Baekhyun kesulitan mencari kalimat yang tepat untuk menyumpahi betapa kerasnya hentakan Chanyeol didalam tubuhnya. Bahkan ketika kakinya dibuka semakin lebar pun, dia tidak menemukan tanda-tanda suaminya itu untuk keluar.
Genangan air dilantai dapur bercampur dengan cairan semen milik Baekhyun yang meluber menuruni perut Chanyeol seolah mereka tidak terganggu dengan hal itu. Pria itu semakin menghadiahi Baekhyun hentakan-hentakan bertempo cepat yang membuat lelaki itu datang berkali-kali.
Namun yang Baekhyun tahu, dia tidak ingin berhenti.
.
Breathe in breathe out, there is no sound. We move together up and down. We levitate our bodies soar.
.
Sampai pada kedut-kedutan kuat yang mengantarkan desahan panjang dari keduanya, suara nafas bertubrukan yang selalu nyaman untuk dinikmati. Chanyeol masih bergerak, menghujam titik-titik yang dapat menimbulkan goresan kuku memejam di bahunya.
Cintanya pada Baekhyun seakan tidak pernah terpuaskan.
Bahkan ketika yang bertubuh kecil mengejang ketika menerima tembakan sperma dalam jumlah yang lebih dari sekali, sambil tersenyum manis, dia tetap berbisik;
"Lagi. Aku mau lagi."
.
Insatiable the way I'm loving you.
.
Baekhyun tidak pernah waras setiap menghabiskan malam-malam yang panas dengan Chanyeol.
Dia selalu menjadi pihak yang selalu datang lebih cepat, mendesah terlalu keras, dan yang tidak ingin berhenti.
Sementara Chanyeol menyukai setiap pergumulan yang melibatkan jilatan, hisapan dan hentakan kuat yang akan mengantarkan mereka pada kenikmatan yang tak berkesudahan.

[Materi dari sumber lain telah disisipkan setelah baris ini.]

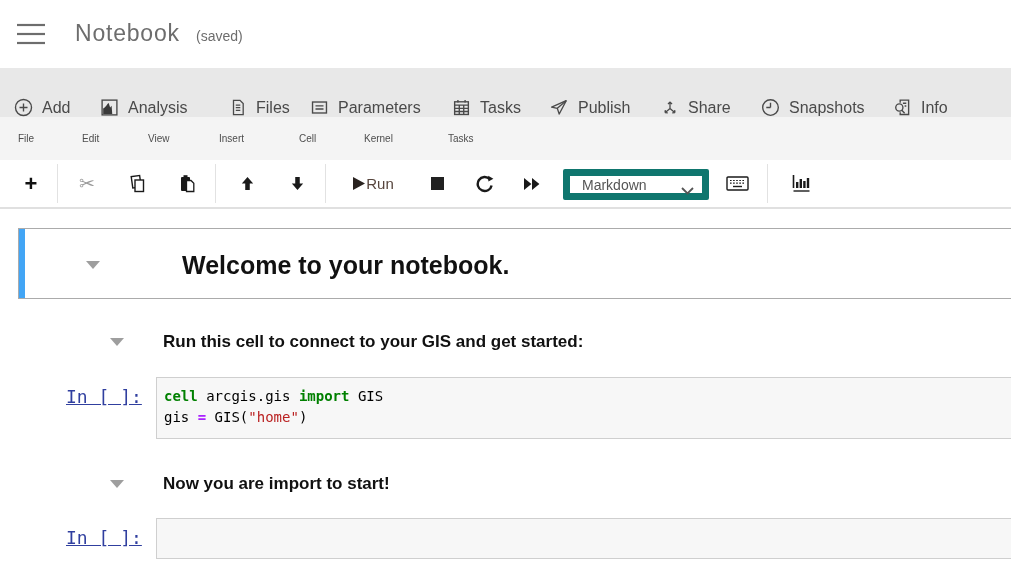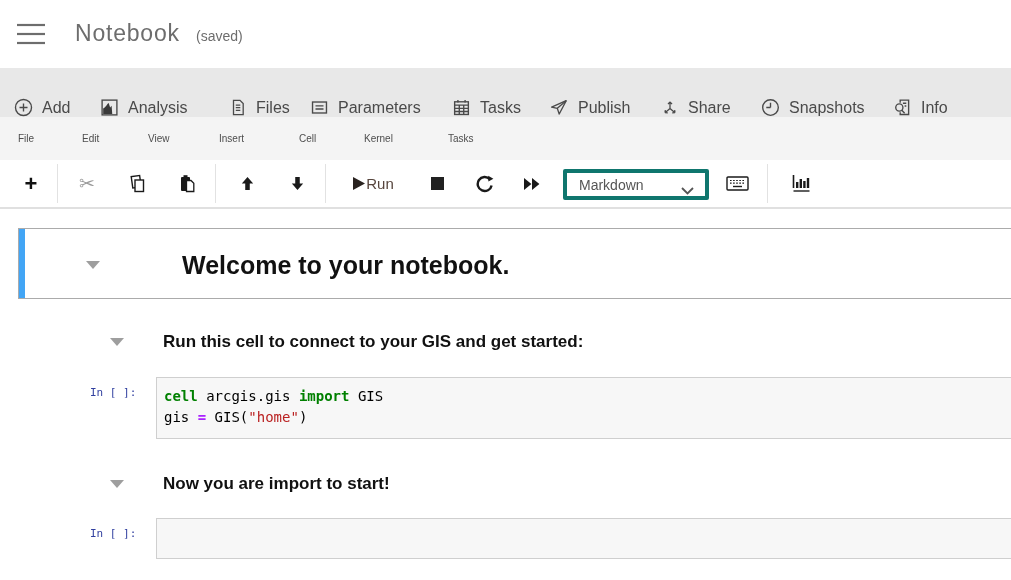--- a/index.html
+++ b/index.html
@@ -28,35 +28,35 @@
   .nb-toolbar { position:absolute; top:160px; left:0; right:0; height:49px; background:#fff;
     border-bottom:2px solid #e0e0e0; }
   .nbt { position:absolute; top:0; height:47px; display:flex; align-items:center; justify-content:center;
     background:none; border:none; cursor:pointer; color:#212121; }
   .nbt svg { display:block; }
   .vdiv { position:absolute; top:4px; height:39px; width:1px; background:#e2e2e2; }
   .plus-btn { font-size:22px; font-weight:700; color:#111; font-family:"Liberation Sans",sans-serif; }
   .cut-btn { font-size:19px; color:#9a9a9a; }
   .run-btn { gap:0; font-family:inherit; font-size:15px; color:#57453d; }
   .cell-type { position:absolute; left:563px; top:9px; width:146px; height:31px;
-    appearance:none; -webkit-appearance:none; border:4px solid #0f766e; border-radius:2px;
+    appearance:none; -webkit-appearance:none; border:7px solid #0f766e; border-radius:2px;
     background:#fff; color:#555; font-size:14px; font-family:inherit; padding:0 28px 0 12px; cursor:pointer; }
   .sel-chevron { position:absolute; left:681px; top:21px; pointer-events:none; color:#555; }
   
   .nb-area { position:absolute; top:209px; left:0; right:0; bottom:0; background:#fff; }
   .md-cell-box { position:absolute; left:18px; right:-6px; top:19px; height:71px;
     background:#fff; border:1px solid #ababab; cursor:text; }
   .sel-bar { position:absolute; left:0; top:0; bottom:0; width:6px; background:#42a5f5; }
   .collapse-arrow { position:absolute; width:0; height:0;
     border-left:7px solid transparent; border-right:7px solid transparent;
     border-top:8px solid #9e9e9e; cursor:pointer; }
   .h1-md { position:absolute; left:163px; font-size:25px; line-height:30px; font-weight:700; color:#111; }
   .h3-md { position:absolute; left:163px; font-size:17px; line-height:22px; font-weight:700; color:#111; }
-  .prompt { position:absolute; left:90px; font-family:"DejaVu Sans Mono","Liberation Mono",monospace;
-    font-size:11px; color:#303f9f; white-space:pre; }
+  .prompt { position:absolute; left:66px; font-family:"DejaVu Sans Mono","Liberation Mono",monospace;
+    font-size:18px; color:#303f9f; white-space:pre;text-decoration:underline; }
   .code-box { position:absolute; left:156px; right:-6px; background:#f7f7f7;
     border:1px solid #cfcfcf; cursor:text; }
   .code-text { padding:8px 0 0 7px; font-family:"DejaVu Sans Mono","Liberation Mono",monospace;
     font-size:14px; line-height:21px; color:#000; white-space:pre; }
   .tok-kw { color:#008000; font-weight:700; }
   .tok-op { color:#aa22ff; font-weight:700; }
   .tok-str { color:#ba2121; }
 </style>
 </head>
 <body>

Karena setiap kali mereka selesai bercinta, mereka akan semakin mencintai satu sama lain dalam rentang waktu yang lebih lama.
.
END
.
A/n :
Gak tau kenapa benci banget sama jaringan malam ini -_-
Oke, ini mengecewakan dan terlalu klise. Kak dee boleh muntah sekarang juga. Tapi please, KaiHun dan KrisHan disini udah teramat aku usahakan kemunculannya. Aku tiba-tiba sayang mereka '-')/
PROJECT PERTAMA KITAAA ƪƪ'▿') ('▿'ʃʃ /peluk/ sebenarnya aku mau flashback gimana perjuanganku pas ngebentuk ff ini, ditambah gimana ngenesnya ngadepin sinyal malam ini, tapi itu gak penting banget. Aku tau.
DAN SEMOGA DIRIMU BISA NGANU SAMA ADEGAN IMPLISIT yang naninuneno diatas /pundung/ Ini kenapa aku kekeuh pengen kakak ngebetain, karena yaaa, liat aja deh tu hasilnya ;333
Last, buat author jones di grup tersayang, tengkyu udah ngeprojek lagi bareng-bareng, kalian terlalu romantis untuk seukuran orang-orang yang nyatanya sengklek^^ tertanda : RedApplee, Sayaka Dini, Pupuputri, JongTakGu88.